Content starts

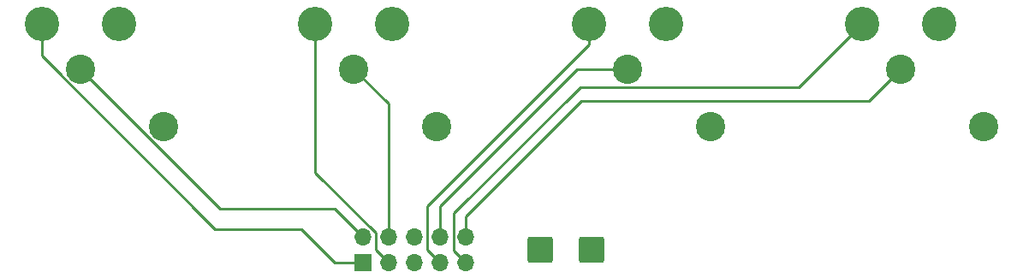
<source format=gbr>
%TF.GenerationSoftware,KiCad,Pcbnew,7.0.6*%
%TF.CreationDate,2023-11-23T12:56:36+01:00*%
%TF.ProjectId,xlrfemale,786c7266-656d-4616-9c65-2e6b69636164,1*%
%TF.SameCoordinates,Original*%
%TF.FileFunction,Copper,L1,Top*%
%TF.FilePolarity,Positive*%
%FSLAX46Y46*%
G04 Gerber Fmt 4.6, Leading zero omitted, Abs format (unit mm)*
G04 Created by KiCad (PCBNEW 7.0.6) date 2023-11-23 12:56:36*
%MOMM*%
%LPD*%
G01*
G04 APERTURE LIST*
G04 Aperture macros list*
%AMRoundRect*
0 Rectangle with rounded corners*
0 $1 Rounding radius*
0 $2 $3 $4 $5 $6 $7 $8 $9 X,Y pos of 4 corners*
0 Add a 4 corners polygon primitive as box body*
4,1,4,$2,$3,$4,$5,$6,$7,$8,$9,$2,$3,0*
0 Add four circle primitives for the rounded corners*
1,1,$1+$1,$2,$3*
1,1,$1+$1,$4,$5*
1,1,$1+$1,$6,$7*
1,1,$1+$1,$8,$9*
0 Add four rect primitives between the rounded corners*
20,1,$1+$1,$2,$3,$4,$5,0*
20,1,$1+$1,$4,$5,$6,$7,0*
20,1,$1+$1,$6,$7,$8,$9,0*
20,1,$1+$1,$8,$9,$2,$3,0*%
G04 Aperture macros list end*
%TA.AperFunction,ComponentPad*%
%ADD10C,3.400000*%
%TD*%
%TA.AperFunction,ComponentPad*%
%ADD11C,2.900000*%
%TD*%
%TA.AperFunction,ComponentPad*%
%ADD12RoundRect,0.249999X1.025001X-1.025001X1.025001X1.025001X-1.025001X1.025001X-1.025001X-1.025001X0*%
%TD*%
%TA.AperFunction,ComponentPad*%
%ADD13R,1.700000X1.700000*%
%TD*%
%TA.AperFunction,ComponentPad*%
%ADD14O,1.700000X1.700000*%
%TD*%
%TA.AperFunction,Conductor*%
%ADD15C,0.250000*%
%TD*%
G04 APERTURE END LIST*
D10*
%TO.P,J7,1*%
%TO.N,N/C*%
X135254000Y-91948000D03*
%TO.P,J7,2*%
X127634000Y-91948000D03*
D11*
%TO.P,J7,3*%
X131444000Y-96398000D03*
%TO.P,J7,G*%
X139694000Y-102108000D03*
%TD*%
D10*
%TO.P,J11,1*%
%TO.N,N/C*%
X189354000Y-91948000D03*
%TO.P,J11,2*%
X181734000Y-91948000D03*
D11*
%TO.P,J11,3*%
X185544000Y-96398000D03*
%TO.P,J11,G*%
X193794000Y-102108000D03*
%TD*%
D10*
%TO.P,J9,1*%
%TO.N,N/C*%
X162304000Y-91948000D03*
%TO.P,J9,2*%
X154684000Y-91948000D03*
D11*
%TO.P,J9,3*%
X158494000Y-96398000D03*
%TO.P,J9,G*%
X166744000Y-102108000D03*
%TD*%
D10*
%TO.P,J5,1*%
%TO.N,N/C*%
X108204000Y-91948000D03*
%TO.P,J5,2*%
X100584000Y-91948000D03*
D11*
%TO.P,J5,3*%
X104394000Y-96398000D03*
%TO.P,J5,G*%
X112644000Y-102108000D03*
%TD*%
D12*
%TO.P,J25,1,Pin_1*%
%TO.N,N/C*%
X154940000Y-114300000D03*
%TD*%
D13*
%TO.P,J17,1,Pin_1*%
%TO.N,N/C*%
X132364000Y-115590000D03*
D14*
%TO.P,J17,2,Pin_2*%
X132364000Y-113050000D03*
%TO.P,J17,3,Pin_3*%
X134904000Y-115590000D03*
%TO.P,J17,4,Pin_4*%
X134904000Y-113050000D03*
%TO.P,J17,5,Pin_5*%
X137444000Y-115590000D03*
%TO.P,J17,6,Pin_6*%
X137444000Y-113050000D03*
%TO.P,J17,7,Pin_7*%
X139984000Y-115590000D03*
%TO.P,J17,8,Pin_8*%
X139984000Y-113050000D03*
%TO.P,J17,9,Pin_9*%
X142524000Y-115590000D03*
%TO.P,J17,10,Pin_10*%
X142524000Y-113050000D03*
%TD*%
D12*
%TO.P,J22,1,Pin_1*%
%TO.N,N/C*%
X149860000Y-114300000D03*
%TD*%
D15*
%TO.N,*%
X100584000Y-91948000D02*
X100584000Y-95098230D01*
X182374000Y-99568000D02*
X153924000Y-99568000D01*
X133604000Y-112628299D02*
X133604000Y-114290000D01*
X129560000Y-115590000D02*
X132364000Y-115590000D01*
X141349000Y-114415000D02*
X142524000Y-115590000D01*
X181734000Y-91948000D02*
X175509000Y-98173000D01*
X154684000Y-93982000D02*
X138684000Y-109982000D01*
X131444000Y-96398000D02*
X134904000Y-99858000D01*
X129550000Y-110236000D02*
X132364000Y-113050000D01*
X100584000Y-95098230D02*
X117753770Y-112268000D01*
X134904000Y-99858000D02*
X134904000Y-113050000D01*
X185544000Y-96398000D02*
X182374000Y-99568000D01*
X158494000Y-96398000D02*
X153538000Y-96398000D01*
X118232000Y-110236000D02*
X129550000Y-110236000D01*
X153538000Y-96398000D02*
X139984000Y-109952000D01*
X133604000Y-114290000D02*
X134904000Y-115590000D01*
X104394000Y-96398000D02*
X118232000Y-110236000D01*
X117753770Y-112268000D02*
X126238000Y-112268000D01*
X126238000Y-112268000D02*
X129560000Y-115590000D01*
X175509000Y-98173000D02*
X153878150Y-98173000D01*
X139984000Y-109952000D02*
X139984000Y-113050000D01*
X138684000Y-109982000D02*
X138684000Y-114290000D01*
X153924000Y-99568000D02*
X142524000Y-110968000D01*
X153878150Y-98173000D02*
X141349000Y-110702150D01*
X138684000Y-114290000D02*
X139984000Y-115590000D01*
X142524000Y-110968000D02*
X142524000Y-113050000D01*
X127634000Y-106658299D02*
X133604000Y-112628299D01*
X127634000Y-91948000D02*
X127634000Y-106658299D01*
X141349000Y-110702150D02*
X141349000Y-114415000D01*
X154684000Y-91948000D02*
X154684000Y-93982000D01*
%TD*%
M02*

</source>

Content ends

* **BRIEF**
Text only, no pictures: copy every entry exactly.

* **ANSWER TO THIS EXERCISE**
<source format=gbr>
%TF.GenerationSoftware,KiCad,Pcbnew,7.0.6*%
%TF.CreationDate,2023-11-23T12:56:36+01:00*%
%TF.ProjectId,xlrfemale,786c7266-656d-4616-9c65-2e6b69636164,1*%
%TF.SameCoordinates,Original*%
%TF.FileFunction,Copper,L1,Top*%
%TF.FilePolarity,Positive*%
%FSLAX46Y46*%
G04 Gerber Fmt 4.6, Leading zero omitted, Abs format (unit mm)*
G04 Created by KiCad (PCBNEW 7.0.6) date 2023-11-23 12:56:36*
%MOMM*%
%LPD*%
G01*
G04 APERTURE LIST*
G04 Aperture macros list*
%AMRoundRect*
0 Rectangle with rounded corners*
0 $1 Rounding radius*
0 $2 $3 $4 $5 $6 $7 $8 $9 X,Y pos of 4 corners*
0 Add a 4 corners polygon primitive as box body*
4,1,4,$2,$3,$4,$5,$6,$7,$8,$9,$2,$3,0*
0 Add four circle primitives for the rounded corners*
1,1,$1+$1,$2,$3*
1,1,$1+$1,$4,$5*
1,1,$1+$1,$6,$7*
1,1,$1+$1,$8,$9*
0 Add four rect primitives between the rounded corners*
20,1,$1+$1,$2,$3,$4,$5,0*
20,1,$1+$1,$4,$5,$6,$7,0*
20,1,$1+$1,$6,$7,$8,$9,0*
20,1,$1+$1,$8,$9,$2,$3,0*%
G04 Aperture macros list end*
%TA.AperFunction,ComponentPad*%
%ADD10C,3.400000*%
%TD*%
%TA.AperFunction,ComponentPad*%
%ADD11C,2.900000*%
%TD*%
%TA.AperFunction,ComponentPad*%
%ADD12RoundRect,0.249999X1.025001X-1.025001X1.025001X1.025001X-1.025001X1.025001X-1.025001X-1.025001X0*%
%TD*%
%TA.AperFunction,ComponentPad*%
%ADD13R,1.700000X1.700000*%
%TD*%
%TA.AperFunction,ComponentPad*%
%ADD14O,1.700000X1.700000*%
%TD*%
%TA.AperFunction,Conductor*%
%ADD15C,0.250000*%
%TD*%
G04 APERTURE END LIST*
D10*
%TO.P,J7,1*%
%TO.N,N/C*%
X135254000Y-91948000D03*
%TO.P,J7,2*%
X127634000Y-91948000D03*
D11*
%TO.P,J7,3*%
X131444000Y-96398000D03*
%TO.P,J7,G*%
X139694000Y-102108000D03*
%TD*%
D10*
%TO.P,J11,1*%
%TO.N,N/C*%
X189354000Y-91948000D03*
%TO.P,J11,2*%
X181734000Y-91948000D03*
D11*
%TO.P,J11,3*%
X185544000Y-96398000D03*
%TO.P,J11,G*%
X193794000Y-102108000D03*
%TD*%
D10*
%TO.P,J9,1*%
%TO.N,N/C*%
X162304000Y-91948000D03*
%TO.P,J9,2*%
X154684000Y-91948000D03*
D11*
%TO.P,J9,3*%
X158494000Y-96398000D03*
%TO.P,J9,G*%
X166744000Y-102108000D03*
%TD*%
D10*
%TO.P,J5,1*%
%TO.N,N/C*%
X108204000Y-91948000D03*
%TO.P,J5,2*%
X100584000Y-91948000D03*
D11*
%TO.P,J5,3*%
X104394000Y-96398000D03*
%TO.P,J5,G*%
X112644000Y-102108000D03*
%TD*%
D12*
%TO.P,J25,1,Pin_1*%
%TO.N,N/C*%
X154940000Y-114300000D03*
%TD*%
D13*
%TO.P,J17,1,Pin_1*%
%TO.N,N/C*%
X132364000Y-115590000D03*
D14*
%TO.P,J17,2,Pin_2*%
X132364000Y-113050000D03*
%TO.P,J17,3,Pin_3*%
X134904000Y-115590000D03*
%TO.P,J17,4,Pin_4*%
X134904000Y-113050000D03*
%TO.P,J17,5,Pin_5*%
X137444000Y-115590000D03*
%TO.P,J17,6,Pin_6*%
X137444000Y-113050000D03*
%TO.P,J17,7,Pin_7*%
X139984000Y-115590000D03*
%TO.P,J17,8,Pin_8*%
X139984000Y-113050000D03*
%TO.P,J17,9,Pin_9*%
X142524000Y-115590000D03*
%TO.P,J17,10,Pin_10*%
X142524000Y-113050000D03*
%TD*%
D12*
%TO.P,J22,1,Pin_1*%
%TO.N,N/C*%
X149860000Y-114300000D03*
%TD*%
D15*
%TO.N,*%
X100584000Y-91948000D02*
X100584000Y-95098230D01*
X182374000Y-99568000D02*
X153924000Y-99568000D01*
X133604000Y-112628299D02*
X133604000Y-114290000D01*
X129560000Y-115590000D02*
X132364000Y-115590000D01*
X141349000Y-114415000D02*
X142524000Y-115590000D01*
X181734000Y-91948000D02*
X175509000Y-98173000D01*
X154684000Y-93982000D02*
X138684000Y-109982000D01*
X131444000Y-96398000D02*
X134904000Y-99858000D01*
X129550000Y-110236000D02*
X132364000Y-113050000D01*
X100584000Y-95098230D02*
X117753770Y-112268000D01*
X134904000Y-99858000D02*
X134904000Y-113050000D01*
X185544000Y-96398000D02*
X182374000Y-99568000D01*
X158494000Y-96398000D02*
X153538000Y-96398000D01*
X118232000Y-110236000D02*
X129550000Y-110236000D01*
X153538000Y-96398000D02*
X139984000Y-109952000D01*
X133604000Y-114290000D02*
X134904000Y-115590000D01*
X104394000Y-96398000D02*
X118232000Y-110236000D01*
X117753770Y-112268000D02*
X126238000Y-112268000D01*
X126238000Y-112268000D02*
X129560000Y-115590000D01*
X175509000Y-98173000D02*
X153878150Y-98173000D01*
X139984000Y-109952000D02*
X139984000Y-113050000D01*
X138684000Y-109982000D02*
X138684000Y-114290000D01*
X153924000Y-99568000D02*
X142524000Y-110968000D01*
X153878150Y-98173000D02*
X141349000Y-110702150D01*
X138684000Y-114290000D02*
X139984000Y-115590000D01*
X142524000Y-110968000D02*
X142524000Y-113050000D01*
X127634000Y-106658299D02*
X133604000Y-112628299D01*
X127634000Y-91948000D02*
X127634000Y-106658299D01*
X141349000Y-110702150D02*
X141349000Y-114415000D01*
X154684000Y-91948000D02*
X154684000Y-93982000D01*
%TD*%
M02*

</source>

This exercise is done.